Vraag 3.4.2 (Zijn de griezeleffecten hevig?) dient naar het oordeel van de Klachtencommissie met 'nooit' te worden beantwoord. In de toelichting op de Vragenlijst staat dat hevige griezeleffecten zo intens zijn dat de kijker er moeilijk afstand van kan nemen. Bij hevige griezeleffecten gaat het vaak om situaties waarbij iets verschrikkelijks gebeurt of staat te gebeuren. Onder hevige griezeleffecten wordt onder andere verstaan: de onheilspellende sfeer in ‘The Sixth Sense’, de aanvallen van de vogels in ‘The Birds’, de man met de bijl in ‘The Shining’, het lijk bij ‘Jaws’ dat verschijnt voor het gat in de boot en de douchescène in ‘Psycho’. De Klachtencommissie is van oordeel dat de griezeleffecten in de film niet hevig zijn, omdat geen sprake is van een dusdanig intense situatie dat de kijker er moeilijk afstand van kan nemen. De scènes in de Film haken naar het oordeel van de Klachtencommissie niet aan bij de in de toelichting op de vragenlijst genoemde voorbeelden.
Vraag 3.5.1 (Komen er beelden van verwondingen in de productie voor?) moet met ‘1 keer of vaker’ worden beantwoord.
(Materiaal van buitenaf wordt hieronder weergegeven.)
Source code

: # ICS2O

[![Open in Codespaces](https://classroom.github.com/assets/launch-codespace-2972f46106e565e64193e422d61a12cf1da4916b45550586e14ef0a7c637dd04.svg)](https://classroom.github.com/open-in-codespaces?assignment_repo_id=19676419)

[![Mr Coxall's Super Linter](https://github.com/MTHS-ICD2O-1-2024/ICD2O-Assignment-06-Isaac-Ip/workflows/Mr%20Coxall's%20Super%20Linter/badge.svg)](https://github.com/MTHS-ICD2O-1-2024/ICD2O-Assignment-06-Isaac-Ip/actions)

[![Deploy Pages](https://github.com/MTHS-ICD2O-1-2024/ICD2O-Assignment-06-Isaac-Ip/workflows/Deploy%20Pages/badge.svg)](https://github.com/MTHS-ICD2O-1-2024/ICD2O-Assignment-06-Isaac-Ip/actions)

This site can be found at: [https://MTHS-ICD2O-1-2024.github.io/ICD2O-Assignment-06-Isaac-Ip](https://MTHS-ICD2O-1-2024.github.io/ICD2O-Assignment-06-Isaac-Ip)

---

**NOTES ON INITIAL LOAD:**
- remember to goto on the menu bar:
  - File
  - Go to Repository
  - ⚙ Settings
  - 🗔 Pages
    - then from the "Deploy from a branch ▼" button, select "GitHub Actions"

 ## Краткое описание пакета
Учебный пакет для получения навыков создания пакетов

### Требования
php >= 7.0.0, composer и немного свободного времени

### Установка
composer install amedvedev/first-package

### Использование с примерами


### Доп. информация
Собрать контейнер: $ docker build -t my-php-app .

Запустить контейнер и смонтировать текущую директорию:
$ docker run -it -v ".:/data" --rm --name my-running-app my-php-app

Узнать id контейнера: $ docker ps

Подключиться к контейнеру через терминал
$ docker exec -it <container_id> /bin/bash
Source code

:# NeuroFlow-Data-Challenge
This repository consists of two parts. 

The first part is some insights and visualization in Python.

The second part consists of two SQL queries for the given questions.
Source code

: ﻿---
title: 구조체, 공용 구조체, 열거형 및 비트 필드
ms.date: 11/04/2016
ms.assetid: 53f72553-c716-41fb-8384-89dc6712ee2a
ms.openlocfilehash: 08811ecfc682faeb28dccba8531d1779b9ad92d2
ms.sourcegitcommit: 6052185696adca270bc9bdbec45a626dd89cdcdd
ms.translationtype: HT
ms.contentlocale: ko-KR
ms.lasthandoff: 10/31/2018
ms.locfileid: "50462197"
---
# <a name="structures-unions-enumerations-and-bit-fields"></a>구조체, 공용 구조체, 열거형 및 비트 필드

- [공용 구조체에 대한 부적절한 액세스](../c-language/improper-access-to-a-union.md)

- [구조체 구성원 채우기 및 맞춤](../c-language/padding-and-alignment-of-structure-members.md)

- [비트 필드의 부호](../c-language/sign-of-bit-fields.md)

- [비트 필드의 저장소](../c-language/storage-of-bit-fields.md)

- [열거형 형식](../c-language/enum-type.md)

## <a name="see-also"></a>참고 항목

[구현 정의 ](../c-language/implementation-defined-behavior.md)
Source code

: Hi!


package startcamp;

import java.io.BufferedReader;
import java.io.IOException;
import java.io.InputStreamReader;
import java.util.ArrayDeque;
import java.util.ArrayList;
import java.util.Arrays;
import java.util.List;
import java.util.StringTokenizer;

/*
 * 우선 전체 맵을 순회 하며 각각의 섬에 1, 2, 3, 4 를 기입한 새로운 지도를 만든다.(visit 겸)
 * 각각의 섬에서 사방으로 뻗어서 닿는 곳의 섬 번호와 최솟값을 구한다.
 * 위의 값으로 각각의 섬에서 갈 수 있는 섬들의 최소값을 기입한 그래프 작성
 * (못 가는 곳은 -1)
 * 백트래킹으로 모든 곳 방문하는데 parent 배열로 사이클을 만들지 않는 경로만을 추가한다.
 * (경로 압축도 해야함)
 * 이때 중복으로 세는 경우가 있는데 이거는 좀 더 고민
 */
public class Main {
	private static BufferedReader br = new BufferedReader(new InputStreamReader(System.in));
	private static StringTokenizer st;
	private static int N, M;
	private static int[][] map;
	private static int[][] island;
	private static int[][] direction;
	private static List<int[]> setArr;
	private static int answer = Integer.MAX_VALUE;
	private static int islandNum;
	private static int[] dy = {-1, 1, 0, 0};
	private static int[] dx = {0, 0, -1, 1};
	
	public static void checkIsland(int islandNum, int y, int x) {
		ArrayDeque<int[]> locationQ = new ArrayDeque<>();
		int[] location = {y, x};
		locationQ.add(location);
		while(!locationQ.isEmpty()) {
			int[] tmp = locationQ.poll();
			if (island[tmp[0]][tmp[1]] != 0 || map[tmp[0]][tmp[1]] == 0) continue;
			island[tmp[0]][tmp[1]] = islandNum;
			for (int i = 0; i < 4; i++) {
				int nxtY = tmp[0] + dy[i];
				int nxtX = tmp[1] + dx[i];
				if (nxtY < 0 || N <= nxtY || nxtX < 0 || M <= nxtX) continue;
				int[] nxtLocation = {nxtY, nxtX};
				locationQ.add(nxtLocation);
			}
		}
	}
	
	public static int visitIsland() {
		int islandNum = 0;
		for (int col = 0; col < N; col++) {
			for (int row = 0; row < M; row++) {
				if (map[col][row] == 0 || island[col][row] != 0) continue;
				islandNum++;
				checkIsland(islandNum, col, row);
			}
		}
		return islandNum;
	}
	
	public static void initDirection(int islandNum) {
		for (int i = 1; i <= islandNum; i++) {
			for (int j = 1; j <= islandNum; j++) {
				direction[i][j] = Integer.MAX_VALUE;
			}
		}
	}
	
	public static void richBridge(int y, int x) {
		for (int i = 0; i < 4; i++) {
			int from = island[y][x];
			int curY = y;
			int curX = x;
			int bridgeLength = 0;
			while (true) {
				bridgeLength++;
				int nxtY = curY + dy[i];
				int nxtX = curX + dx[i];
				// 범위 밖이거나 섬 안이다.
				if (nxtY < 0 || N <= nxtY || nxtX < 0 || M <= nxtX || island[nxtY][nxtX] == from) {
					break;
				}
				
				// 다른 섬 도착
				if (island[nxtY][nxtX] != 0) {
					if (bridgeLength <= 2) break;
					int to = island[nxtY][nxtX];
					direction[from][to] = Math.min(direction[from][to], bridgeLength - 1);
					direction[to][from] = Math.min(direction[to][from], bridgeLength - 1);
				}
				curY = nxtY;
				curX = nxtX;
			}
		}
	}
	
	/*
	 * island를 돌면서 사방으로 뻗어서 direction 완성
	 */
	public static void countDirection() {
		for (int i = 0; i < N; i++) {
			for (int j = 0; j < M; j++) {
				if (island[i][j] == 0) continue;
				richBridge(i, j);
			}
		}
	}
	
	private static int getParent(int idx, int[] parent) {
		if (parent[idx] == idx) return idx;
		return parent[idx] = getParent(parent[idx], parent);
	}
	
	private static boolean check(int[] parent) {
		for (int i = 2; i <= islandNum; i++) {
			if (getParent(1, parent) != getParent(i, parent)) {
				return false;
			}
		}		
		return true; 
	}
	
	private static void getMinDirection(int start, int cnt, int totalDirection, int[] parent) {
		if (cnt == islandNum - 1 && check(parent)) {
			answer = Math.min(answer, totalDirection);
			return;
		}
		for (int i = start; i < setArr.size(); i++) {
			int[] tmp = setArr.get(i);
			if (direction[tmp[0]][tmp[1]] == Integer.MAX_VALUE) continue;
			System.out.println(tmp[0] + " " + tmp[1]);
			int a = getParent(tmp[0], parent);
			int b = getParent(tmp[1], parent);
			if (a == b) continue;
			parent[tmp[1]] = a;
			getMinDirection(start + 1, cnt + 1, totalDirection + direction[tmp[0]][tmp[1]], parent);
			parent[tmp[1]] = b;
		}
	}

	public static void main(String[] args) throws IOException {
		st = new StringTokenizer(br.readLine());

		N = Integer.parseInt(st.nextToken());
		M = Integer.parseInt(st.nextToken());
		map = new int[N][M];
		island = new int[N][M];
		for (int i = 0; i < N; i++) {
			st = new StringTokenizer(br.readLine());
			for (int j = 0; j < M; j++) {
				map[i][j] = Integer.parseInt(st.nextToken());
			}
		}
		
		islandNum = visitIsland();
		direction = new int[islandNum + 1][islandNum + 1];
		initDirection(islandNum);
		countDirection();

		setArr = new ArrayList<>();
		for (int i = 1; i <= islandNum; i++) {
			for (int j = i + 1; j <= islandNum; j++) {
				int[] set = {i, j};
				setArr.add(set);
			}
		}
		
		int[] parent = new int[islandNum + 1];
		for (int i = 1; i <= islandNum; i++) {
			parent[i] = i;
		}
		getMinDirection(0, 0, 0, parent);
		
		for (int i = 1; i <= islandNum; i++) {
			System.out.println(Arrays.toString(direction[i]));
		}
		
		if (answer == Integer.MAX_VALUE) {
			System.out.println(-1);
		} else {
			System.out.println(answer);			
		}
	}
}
Vraag 3.5.2 (Zijn deze verwondingen ernstig?) moet met ‘nooit’ worden beantwoord. De Klachtencommissie doelt hierbij op de hierboven genoemde verwonding van de agent.
Vraag 3.12.1. (Spelen de angstwekkende scènes zich af in een realistische omgeving?) dient met '1 keer of vaker' te worden beantwoord. De angstwekkende scènes van de Film spelen zich af in de huidige tijd in een gewoon huis met gewone mensen. Ook in de scène in de badkamer is naar het oordeel van de Klachtencommissie sprake van een realistische omgeving.
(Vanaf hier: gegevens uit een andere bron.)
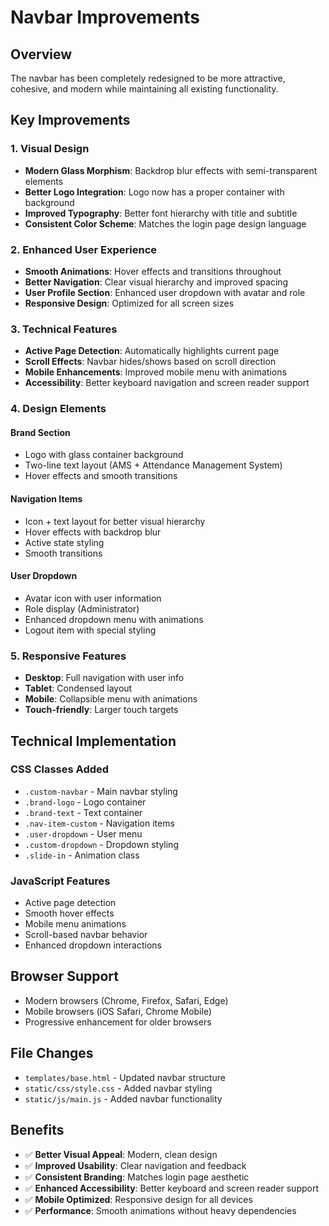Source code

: # Navbar Improvements

## Overview
The navbar has been completely redesigned to be more attractive, cohesive, and modern while maintaining all existing functionality.

## Key Improvements

### 1. **Visual Design**
- **Modern Glass Morphism**: Backdrop blur effects with semi-transparent elements
- **Better Logo Integration**: Logo now has a proper container with background
- **Improved Typography**: Better font hierarchy with title and subtitle
- **Consistent Color Scheme**: Matches the login page design language

### 2. **Enhanced User Experience**
- **Smooth Animations**: Hover effects and transitions throughout
- **Better Navigation**: Clear visual hierarchy and improved spacing
- **User Profile Section**: Enhanced user dropdown with avatar and role
- **Responsive Design**: Optimized for all screen sizes

### 3. **Technical Features**
- **Active Page Detection**: Automatically highlights current page
- **Scroll Effects**: Navbar hides/shows based on scroll direction
- **Mobile Enhancements**: Improved mobile menu with animations
- **Accessibility**: Better keyboard navigation and screen reader support

### 4. **Design Elements**

#### **Brand Section**
- Logo with glass container background
- Two-line text layout (AMS + Attendance Management System)
- Hover effects and smooth transitions

#### **Navigation Items**
- Icon + text layout for better visual hierarchy
- Hover effects with backdrop blur
- Active state styling
- Smooth transitions

#### **User Dropdown**
- Avatar icon with user information
- Role display (Administrator)
- Enhanced dropdown menu with animations
- Logout item with special styling

### 5. **Responsive Features**
- **Desktop**: Full navigation with user info
- **Tablet**: Condensed layout
- **Mobile**: Collapsible menu with animations
- **Touch-friendly**: Larger touch targets

## Technical Implementation

### CSS Classes Added
- `.custom-navbar` - Main navbar styling
- `.brand-logo` - Logo container
- `.brand-text` - Text container
- `.nav-item-custom` - Navigation items
- `.user-dropdown` - User menu
- `.custom-dropdown` - Dropdown styling
- `.slide-in` - Animation class

### JavaScript Features
- Active page detection
- Smooth hover effects
- Mobile menu animations
- Scroll-based navbar behavior
- Enhanced dropdown interactions

## Browser Support
- Modern browsers (Chrome, Firefox, Safari, Edge)
- Mobile browsers (iOS Safari, Chrome Mobile)
- Progressive enhancement for older browsers

## File Changes
- `templates/base.html` - Updated navbar structure
- `static/css/style.css` - Added navbar styling
- `static/js/main.js` - Added navbar functionality

## Benefits
- ✅ **Better Visual Appeal**: Modern, clean design
- ✅ **Improved Usability**: Clear navigation and feedback
- ✅ **Consistent Branding**: Matches login page aesthetic
- ✅ **Enhanced Accessibility**: Better keyboard and screen reader support
- ✅ **Mobile Optimized**: Responsive design for all devices
- ✅ **Performance**: Smooth animations without heavy dependencies 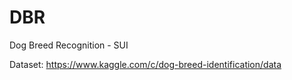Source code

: # DBR
Dog Breed Recognition - SUI


Dataset: https://www.kaggle.com/c/dog-breed-identification/data
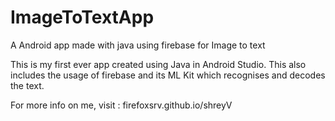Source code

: # ImageToTextApp
A Android app made with java using firebase for Image to text

This is my first ever app created using Java in Android Studio. This also includes the usage of firebase and its ML Kit which recognises and decodes the text.

For more info on me, visit : firefoxsrv.github.io/shreyV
De beantwoording van bovengenoemde vragen leidt tot de classificatie 12 op basis van angst.
Vraag 7.1.1. (Komt er in de productie grof taalgebruik (vloeken, schuttingtaal) voor? dient met ‘ja’ beantwoord te worden.
De overige inhoudscategorieën en vragen zijn op de Film niet van toepassing.
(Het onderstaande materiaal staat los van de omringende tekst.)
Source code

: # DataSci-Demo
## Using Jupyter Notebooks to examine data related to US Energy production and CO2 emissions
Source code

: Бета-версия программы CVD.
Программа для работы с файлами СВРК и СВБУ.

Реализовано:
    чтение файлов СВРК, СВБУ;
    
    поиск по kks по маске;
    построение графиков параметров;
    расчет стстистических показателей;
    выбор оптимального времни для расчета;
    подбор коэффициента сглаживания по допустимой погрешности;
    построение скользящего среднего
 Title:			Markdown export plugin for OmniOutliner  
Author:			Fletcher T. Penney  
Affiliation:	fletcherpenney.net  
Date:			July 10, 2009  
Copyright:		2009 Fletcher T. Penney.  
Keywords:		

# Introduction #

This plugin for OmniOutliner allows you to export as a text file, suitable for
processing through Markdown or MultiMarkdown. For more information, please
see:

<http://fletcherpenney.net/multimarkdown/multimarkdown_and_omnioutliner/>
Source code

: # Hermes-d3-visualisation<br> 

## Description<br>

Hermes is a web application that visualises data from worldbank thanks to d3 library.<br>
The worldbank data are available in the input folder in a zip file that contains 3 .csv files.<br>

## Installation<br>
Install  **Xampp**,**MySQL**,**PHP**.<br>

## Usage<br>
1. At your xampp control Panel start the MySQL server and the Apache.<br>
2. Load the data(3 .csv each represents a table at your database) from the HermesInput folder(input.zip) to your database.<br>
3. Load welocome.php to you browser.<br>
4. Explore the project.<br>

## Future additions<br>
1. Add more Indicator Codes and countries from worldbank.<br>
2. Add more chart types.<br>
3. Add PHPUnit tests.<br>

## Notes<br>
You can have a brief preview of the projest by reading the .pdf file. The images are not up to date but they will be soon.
6. De beslissing van de Klachtencommissie
Gelet op het hiervoor overwogene acht de Klachtencommissie de klacht van Klaagster ongegrond.
De classificatie van de Film komt uit op 12 op basis van geweld en angst met als toevoeging grof taalgebruik. Beklaagde heeft de Film derhalve juist geclassificeerd.
Partijen hebben, voor zover zij in het ongelijk zijn gesteld, de mogelijkheid tegen deze uitspraak beroep aan te tekenen bij de Commissie van Beroep van het NICAM. Het beroepschrift dient binnen vier weken na dagtekening van de uitspraak van de Klachtencommissie schriftelijk bij de secretaris van de Commissie van Beroep te worden ingediend.
Het adres luidt: NICAM, Commissie van Beroep, Postbus 322, 1200 AH Hilversum.